とあるオークションで、カミタマンの放送台本を二冊落札した。
注目ポイントのひとつはタイトルで、両方本放送と異なる。7話は「ドキッ!パパの大変身」。20話は「末は博士かダメパパか」である。
中身は追々紹介したいが、ここでは7話の最終ページを。
お話は、くだらない用事のためにわざわざ変身させられた伸介がネモトマンをやめると言い出し、カミタマンがかわりのヒーローを募集。パパが勝手に「新ネモトマン」をやり出し、暴走を止めるのに四苦八苦した伸介が、結局は僕がネモトマンを続ける、と思い直す、というものだ。

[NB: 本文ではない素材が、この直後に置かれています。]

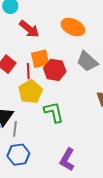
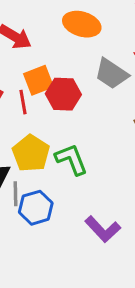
yellow pentagon: (30, 92) -> (31, 153), moved
blue hexagon: (18, 155) -> (36, 208), moved
purple L-shape: (67, 160) -> (103, 229), turned -65

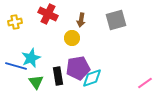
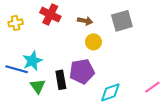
brown arrow: (81, 20) -> (85, 21), turned -88
yellow circle: (72, 38) -> (93, 42), moved
cyan diamond: (92, 78) -> (110, 92), moved

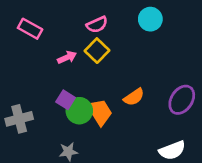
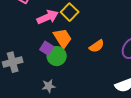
pink arrow: (67, 57) -> (48, 17), size x1.5
orange trapezoid: (100, 112) -> (63, 38), moved

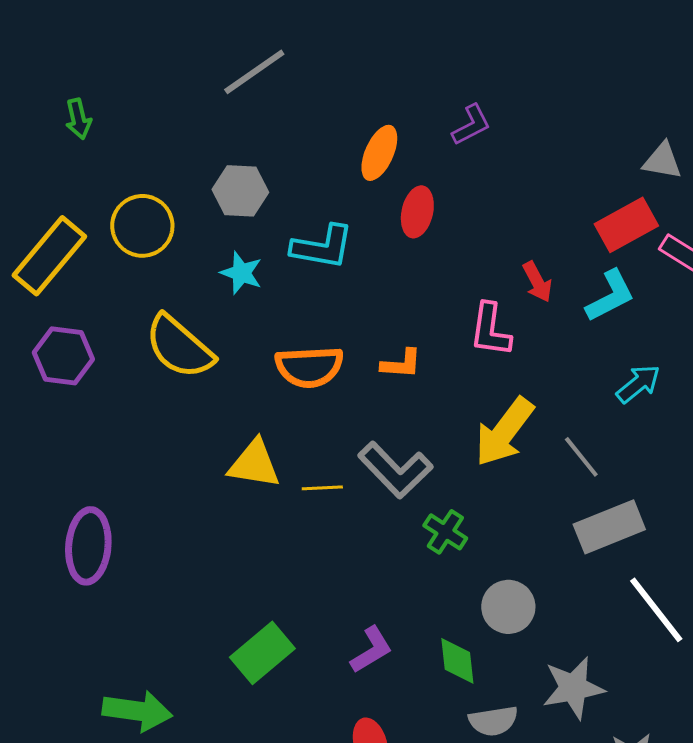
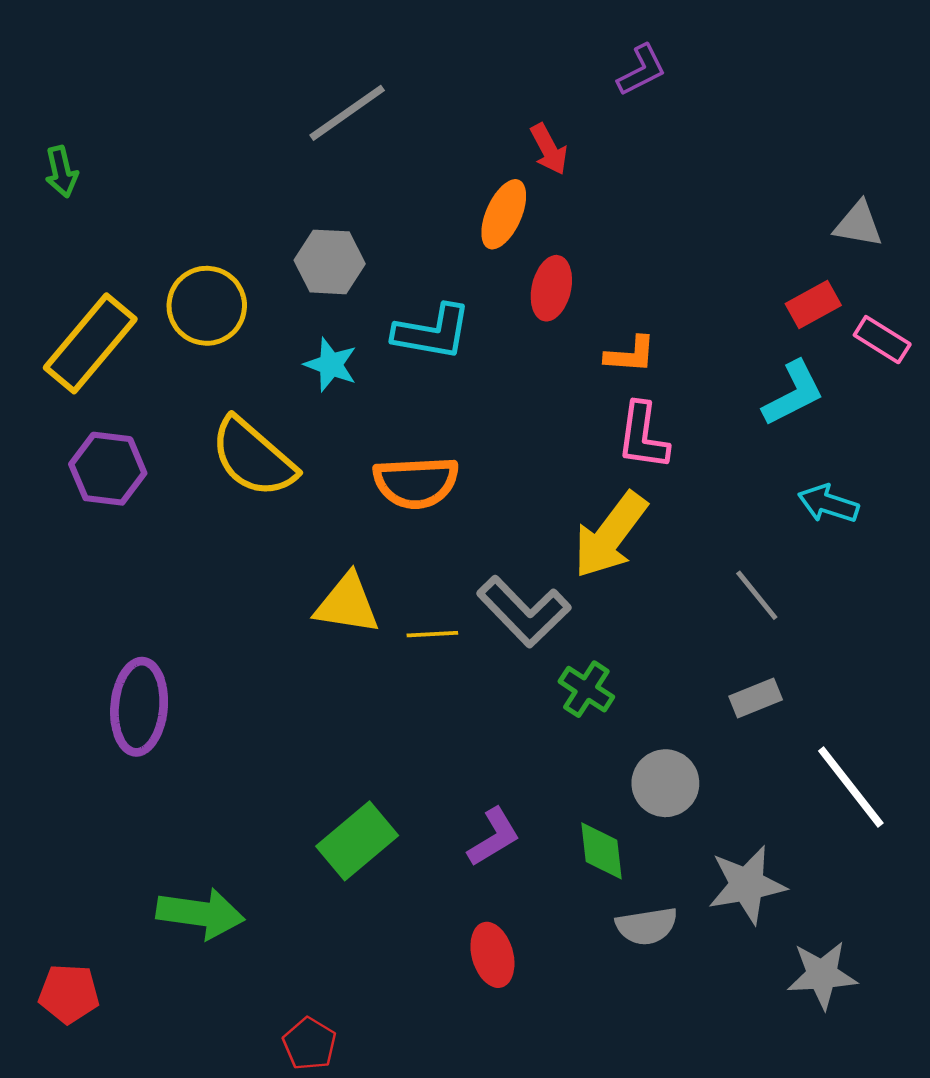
green arrow: (78, 119) -> (61, 172), moved
purple L-shape: (471, 125) -> (642, 70), moved
red rectangle: (626, 225) -> (813, 305), size x0.7
red arrow: (537, 282) -> (549, 149), moved
orange L-shape: (401, 364) -> (630, 355), moved
cyan arrow: (638, 384) -> (828, 504), turned -123
yellow arrow: (504, 432) -> (610, 535), moved
gray rectangle: (609, 527) -> (756, 698), moved, size x0.6

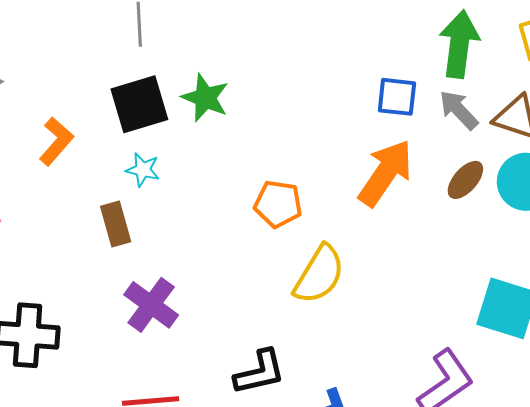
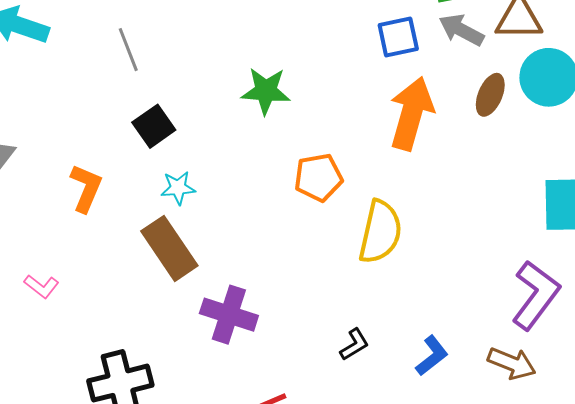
green star: (205, 98) -> (266, 91), moved
black square: (139, 104) -> (154, 126), size x0.7
brown rectangle: (116, 224) -> (169, 248), size x1.4
black L-shape: (260, 372) -> (354, 345), size x0.6

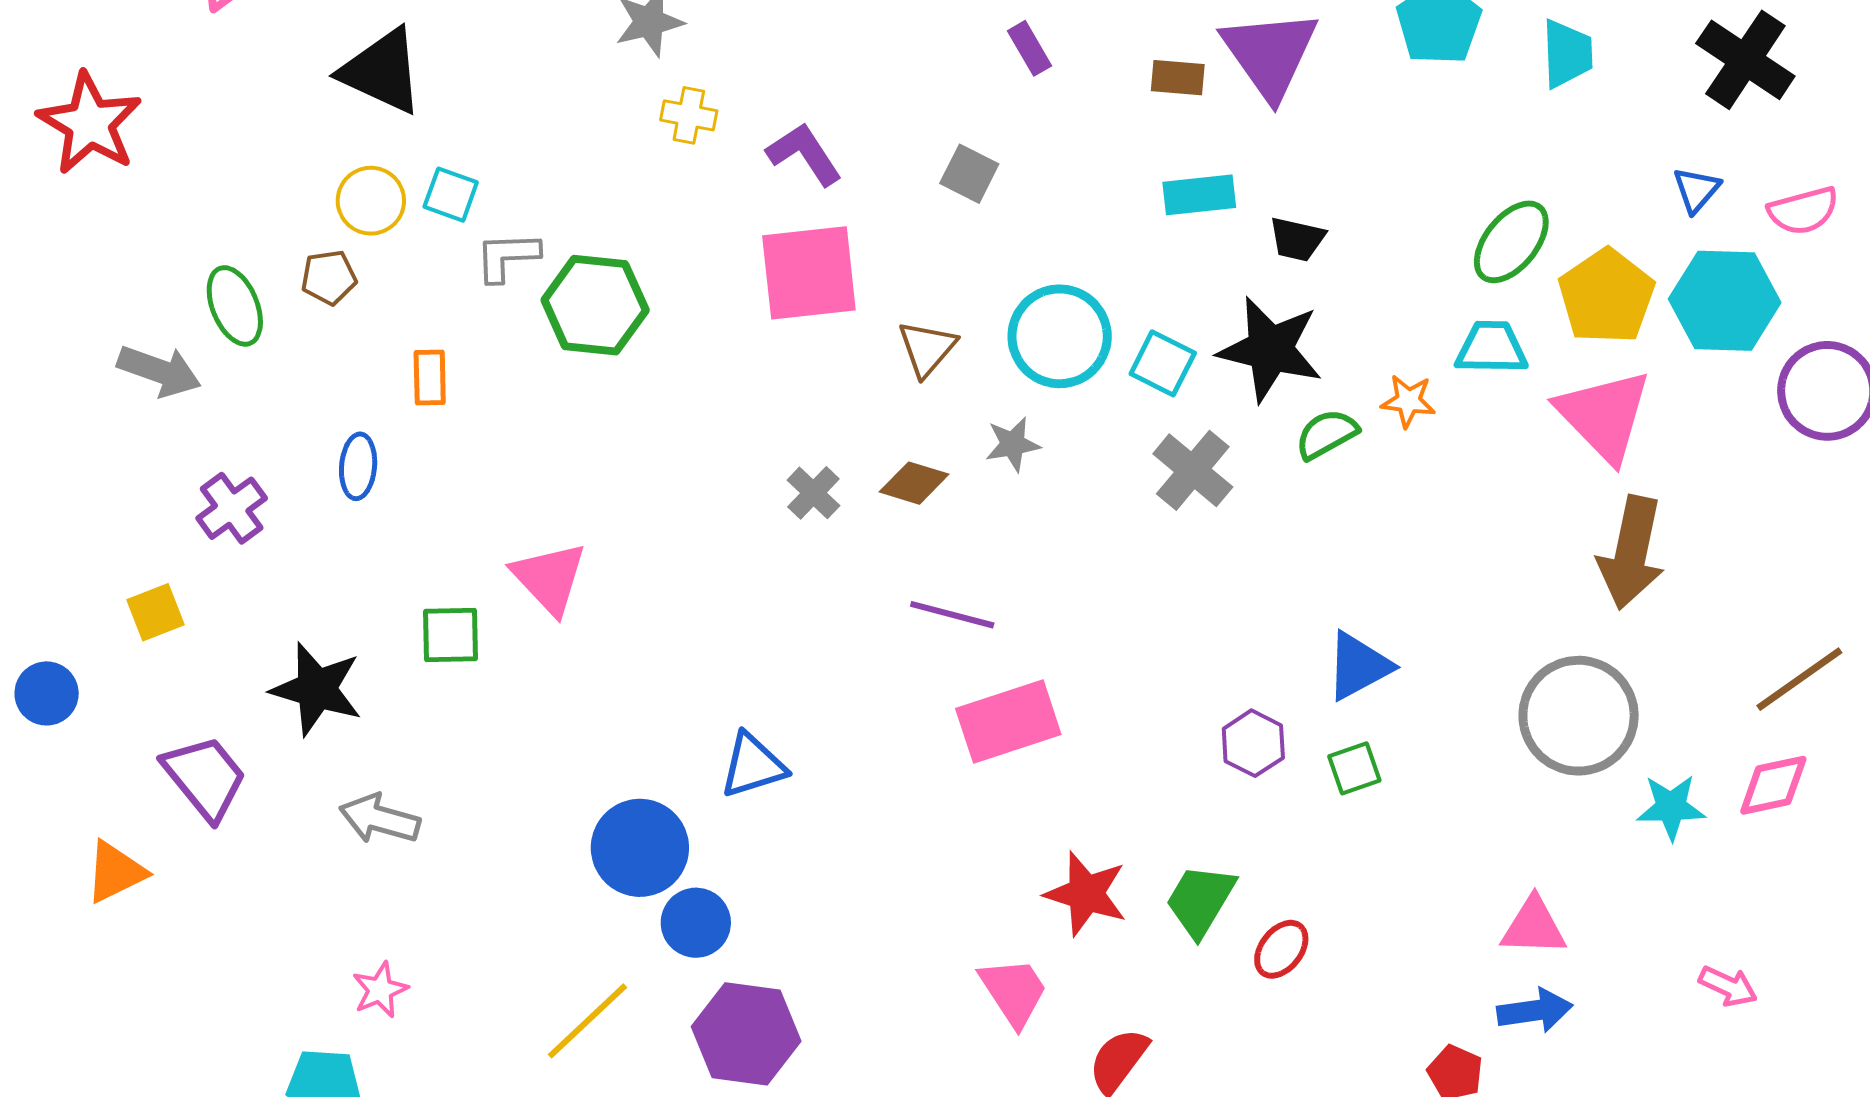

それにしてもこの「くだらないもの」という言い回しや、決して画面に表れるはずのないラストの二行、「戦後の日本の教育が生んだひずみ」云々、の毒は、ただごとではない。
連続もののテレビ台本の仕事なんてのは、締め切りも短くて相当あわただしいと思われるので、脚本家(この二本はもちろん浦沢義雄)の仕事もやっつけで、その場の思いつきに過ぎないかもしれないが、画面に出るはずのない部分にも、こんなこと書いてるんだな、と知ると、作品のコンセプトに対する見方も変わってくる。
さすがにこれをまじめな社会批判と受け取りはしない。しかし実は、お笑いには社会悪や人の哀しみを洞察する、鋭い観察眼と感性が不可欠である。弱いものをさらに踏みにじるだけのような笑いに真の毒はなく、それは低劣だ。
そのような視点からも、この番組には十分なクオリティを、私は感じている。